◆ **Task to complete**:
The records below need to be printed in full. Keep each one exact.

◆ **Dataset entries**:
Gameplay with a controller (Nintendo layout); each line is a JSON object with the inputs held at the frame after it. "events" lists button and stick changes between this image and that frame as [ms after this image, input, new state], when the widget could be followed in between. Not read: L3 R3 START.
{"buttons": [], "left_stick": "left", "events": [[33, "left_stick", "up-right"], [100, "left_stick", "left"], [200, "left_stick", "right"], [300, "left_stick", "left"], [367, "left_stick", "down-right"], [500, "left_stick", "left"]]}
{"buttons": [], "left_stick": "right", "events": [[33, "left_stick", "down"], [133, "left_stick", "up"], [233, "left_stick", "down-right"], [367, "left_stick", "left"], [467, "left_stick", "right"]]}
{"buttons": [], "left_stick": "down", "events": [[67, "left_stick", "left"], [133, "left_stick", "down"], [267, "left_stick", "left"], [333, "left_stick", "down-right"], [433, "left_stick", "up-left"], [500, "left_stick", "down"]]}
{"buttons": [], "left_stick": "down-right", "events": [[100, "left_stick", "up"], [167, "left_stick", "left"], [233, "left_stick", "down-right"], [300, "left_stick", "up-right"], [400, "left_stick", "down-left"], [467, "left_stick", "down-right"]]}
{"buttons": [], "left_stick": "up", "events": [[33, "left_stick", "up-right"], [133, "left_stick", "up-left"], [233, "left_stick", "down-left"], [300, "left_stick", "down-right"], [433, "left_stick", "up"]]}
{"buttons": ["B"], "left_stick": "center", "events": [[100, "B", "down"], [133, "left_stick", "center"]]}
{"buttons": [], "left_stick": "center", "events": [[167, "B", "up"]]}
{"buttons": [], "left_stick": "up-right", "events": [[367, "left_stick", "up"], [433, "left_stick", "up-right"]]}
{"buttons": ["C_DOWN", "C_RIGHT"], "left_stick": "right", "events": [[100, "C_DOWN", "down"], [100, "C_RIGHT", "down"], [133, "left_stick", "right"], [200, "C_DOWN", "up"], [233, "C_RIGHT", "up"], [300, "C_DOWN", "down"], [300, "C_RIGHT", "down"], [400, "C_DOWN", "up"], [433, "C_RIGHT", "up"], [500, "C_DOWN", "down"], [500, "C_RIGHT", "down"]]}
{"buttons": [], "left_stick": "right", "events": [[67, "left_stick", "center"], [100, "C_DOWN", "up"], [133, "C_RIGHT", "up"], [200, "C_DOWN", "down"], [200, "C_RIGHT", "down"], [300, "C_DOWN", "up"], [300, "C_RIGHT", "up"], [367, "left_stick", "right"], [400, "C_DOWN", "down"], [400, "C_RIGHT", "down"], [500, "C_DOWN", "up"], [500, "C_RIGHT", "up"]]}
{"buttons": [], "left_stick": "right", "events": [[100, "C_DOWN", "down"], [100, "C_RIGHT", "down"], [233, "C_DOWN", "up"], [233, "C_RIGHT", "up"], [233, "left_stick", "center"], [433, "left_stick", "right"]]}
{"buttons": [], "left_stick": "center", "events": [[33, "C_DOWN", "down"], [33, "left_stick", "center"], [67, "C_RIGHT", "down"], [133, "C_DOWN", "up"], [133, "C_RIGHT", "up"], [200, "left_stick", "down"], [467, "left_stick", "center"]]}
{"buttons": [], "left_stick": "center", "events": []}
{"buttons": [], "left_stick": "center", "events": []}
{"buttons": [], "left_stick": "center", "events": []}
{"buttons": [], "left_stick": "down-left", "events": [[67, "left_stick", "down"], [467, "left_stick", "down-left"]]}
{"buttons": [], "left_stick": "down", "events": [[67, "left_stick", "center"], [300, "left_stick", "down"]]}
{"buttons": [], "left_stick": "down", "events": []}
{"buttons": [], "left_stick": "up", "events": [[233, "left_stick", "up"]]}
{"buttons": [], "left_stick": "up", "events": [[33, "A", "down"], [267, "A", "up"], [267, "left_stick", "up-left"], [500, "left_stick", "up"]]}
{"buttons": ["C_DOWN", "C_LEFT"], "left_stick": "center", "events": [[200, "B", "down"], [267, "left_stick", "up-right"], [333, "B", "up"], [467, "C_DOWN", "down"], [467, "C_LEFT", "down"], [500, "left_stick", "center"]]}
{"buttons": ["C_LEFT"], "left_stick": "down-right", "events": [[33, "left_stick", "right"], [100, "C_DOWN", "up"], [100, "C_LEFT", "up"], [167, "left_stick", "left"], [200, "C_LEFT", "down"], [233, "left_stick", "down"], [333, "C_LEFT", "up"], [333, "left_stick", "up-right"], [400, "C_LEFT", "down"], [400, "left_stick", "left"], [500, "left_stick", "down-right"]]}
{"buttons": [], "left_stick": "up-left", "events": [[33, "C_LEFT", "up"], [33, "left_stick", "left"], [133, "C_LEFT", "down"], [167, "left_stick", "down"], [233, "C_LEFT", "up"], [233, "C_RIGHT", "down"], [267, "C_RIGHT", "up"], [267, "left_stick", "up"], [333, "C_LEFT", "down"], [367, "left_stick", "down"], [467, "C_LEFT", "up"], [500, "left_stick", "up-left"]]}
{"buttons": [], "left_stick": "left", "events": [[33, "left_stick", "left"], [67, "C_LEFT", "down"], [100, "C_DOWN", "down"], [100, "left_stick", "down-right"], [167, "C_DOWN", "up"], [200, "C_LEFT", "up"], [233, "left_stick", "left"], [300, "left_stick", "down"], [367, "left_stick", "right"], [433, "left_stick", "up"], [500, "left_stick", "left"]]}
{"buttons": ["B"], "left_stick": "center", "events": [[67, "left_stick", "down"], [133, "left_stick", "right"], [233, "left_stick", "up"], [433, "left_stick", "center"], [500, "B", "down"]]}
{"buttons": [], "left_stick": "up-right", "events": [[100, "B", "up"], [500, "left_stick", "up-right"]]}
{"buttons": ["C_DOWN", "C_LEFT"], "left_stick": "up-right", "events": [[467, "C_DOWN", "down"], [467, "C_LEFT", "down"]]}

◆ **Task output**:
Gameplay with a controller (Nintendo layout); each line is a JSON object with the inputs held at the frame after it. "events" lists button and stick changes between this image and that frame as [ms after this image, input, new state], when the widget could be followed in between. Not read: L3 R3 START.
{"buttons": [], "left_stick": "left", "events": [[33, "left_stick", "up-right"], [100, "left_stick", "left"], [200, "left_stick", "right"], [300, "left_stick", "left"], [367, "left_stick", "down-right"], [500, "left_stick", "left"]]}
{"buttons": [], "left_stick": "right", "events": [[33, "left_stick", "down"], [133, "left_stick", "up"], [233, "left_stick", "down-right"], [367, "left_stick", "left"], [467, "left_stick", "right"]]}
{"buttons": [], "left_stick": "down", "events": [[67, "left_stick", "left"], [133, "left_stick", "down"], [267, "left_stick", "left"], [333, "left_stick", "down-right"], [433, "left_stick", "up-left"], [500, "left_stick", "down"]]}
{"buttons": [], "left_stick": "down-right", "events": [[100, "left_stick", "up"], [167, "left_stick", "left"], [233, "left_stick", "down-right"], [300, "left_stick", "up-right"], [400, "left_stick", "down-left"], [467, "left_stick", "down-right"]]}
{"buttons": [], "left_stick": "up", "events": [[33, "left_stick", "up-right"], [133, "left_stick", "up-left"], [233, "left_stick", "down-left"], [300, "left_stick", "down-right"], [433, "left_stick", "up"]]}
{"buttons": ["B"], "left_stick": "center", "events": [[100, "B", "down"], [133, "left_stick", "center"]]}
{"buttons": [], "left_stick": "center", "events": [[167, "B", "up"]]}
{"buttons": [], "left_stick": "up-right", "events": [[367, "left_stick", "up"], [433, "left_stick", "up-right"]]}
{"buttons": ["C_DOWN", "C_RIGHT"], "left_stick": "right", "events": [[100, "C_DOWN", "down"], [100, "C_RIGHT", "down"], [133, "left_stick", "right"], [200, "C_DOWN", "up"], [233, "C_RIGHT", "up"], [300, "C_DOWN", "down"], [300, "C_RIGHT", "down"], [400, "C_DOWN", "up"], [433, "C_RIGHT", "up"], [500, "C_DOWN", "down"], [500, "C_RIGHT", "down"]]}
{"buttons": [], "left_stick": "right", "events": [[67, "left_stick", "center"], [100, "C_DOWN", "up"], [133, "C_RIGHT", "up"], [200, "C_DOWN", "down"], [200, "C_RIGHT", "down"], [300, "C_DOWN", "up"], [300, "C_RIGHT", "up"], [367, "left_stick", "right"], [400, "C_DOWN", "down"], [400, "C_RIGHT", "down"], [500, "C_DOWN", "up"], [500, "C_RIGHT", "up"]]}
{"buttons": [], "left_stick": "right", "events": [[100, "C_DOWN", "down"], [100, "C_RIGHT", "down"], [233, "C_DOWN", "up"], [233, "C_RIGHT", "up"], [233, "left_stick", "center"], [433, "left_stick", "right"]]}
{"buttons": [], "left_stick": "center", "events": [[33, "C_DOWN", "down"], [33, "left_stick", "center"], [67, "C_RIGHT", "down"], [133, "C_DOWN", "up"], [133, "C_RIGHT", "up"], [200, "left_stick", "down"], [467, "left_stick", "center"]]}
{"buttons": [], "left_stick": "center", "events": []}
{"buttons": [], "left_stick": "center", "events": []}
{"buttons": [], "left_stick": "center", "events": []}
{"buttons": [], "left_stick": "down-left", "events": [[67, "left_stick", "down"], [467, "left_stick", "down-left"]]}
{"buttons": [], "left_stick": "down", "events": [[67, "left_stick", "center"], [300, "left_stick", "down"]]}
{"buttons": [], "left_stick": "down", "events": []}
{"buttons": [], "left_stick": "up", "events": [[233, "left_stick", "up"]]}
{"buttons": [], "left_stick": "up", "events": [[33, "A", "down"], [267, "A", "up"], [267, "left_stick", "up-left"], [500, "left_stick", "up"]]}
{"buttons": ["C_DOWN", "C_LEFT"], "left_stick": "center", "events": [[200, "B", "down"], [267, "left_stick", "up-right"], [333, "B", "up"], [467, "C_DOWN", "down"], [467, "C_LEFT", "down"], [500, "left_stick", "center"]]}
{"buttons": ["C_LEFT"], "left_stick": "down-right", "events": [[33, "left_stick", "right"], [100, "C_DOWN", "up"], [100, "C_LEFT", "up"], [167, "left_stick", "left"], [200, "C_LEFT", "down"], [233, "left_stick", "down"], [333, "C_LEFT", "up"], [333, "left_stick", "up-right"], [400, "C_LEFT", "down"], [400, "left_stick", "left"], [500, "left_stick", "down-right"]]}
{"buttons": [], "left_stick": "up-left", "events": [[33, "C_LEFT", "up"], [33, "left_stick", "left"], [133, "C_LEFT", "down"], [167, "left_stick", "down"], [233, "C_LEFT", "up"], [233, "C_RIGHT", "down"], [267, "C_RIGHT", "up"], [267, "left_stick", "up"], [333, "C_LEFT", "down"], [367, "left_stick", "down"], [467, "C_LEFT", "up"], [500, "left_stick", "up-left"]]}
{"buttons": [], "left_stick": "left", "events": [[33, "left_stick", "left"], [67, "C_LEFT", "down"], [100, "C_DOWN", "down"], [100, "left_stick", "down-right"], [167, "C_DOWN", "up"], [200, "C_LEFT", "up"], [233, "left_stick", "left"], [300, "left_stick", "down"], [367, "left_stick", "right"], [433, "left_stick", "up"], [500, "left_stick", "left"]]}
{"buttons": ["B"], "left_stick": "center", "events": [[67, "left_stick", "down"], [133, "left_stick", "right"], [233, "left_stick", "up"], [433, "left_stick", "center"], [500, "B", "down"]]}
{"buttons": [], "left_stick": "up-right", "events": [[100, "B", "up"], [500, "left_stick", "up-right"]]}
{"buttons": ["C_DOWN", "C_LEFT"], "left_stick": "up-right", "events": [[467, "C_DOWN", "down"], [467, "C_LEFT", "down"]]}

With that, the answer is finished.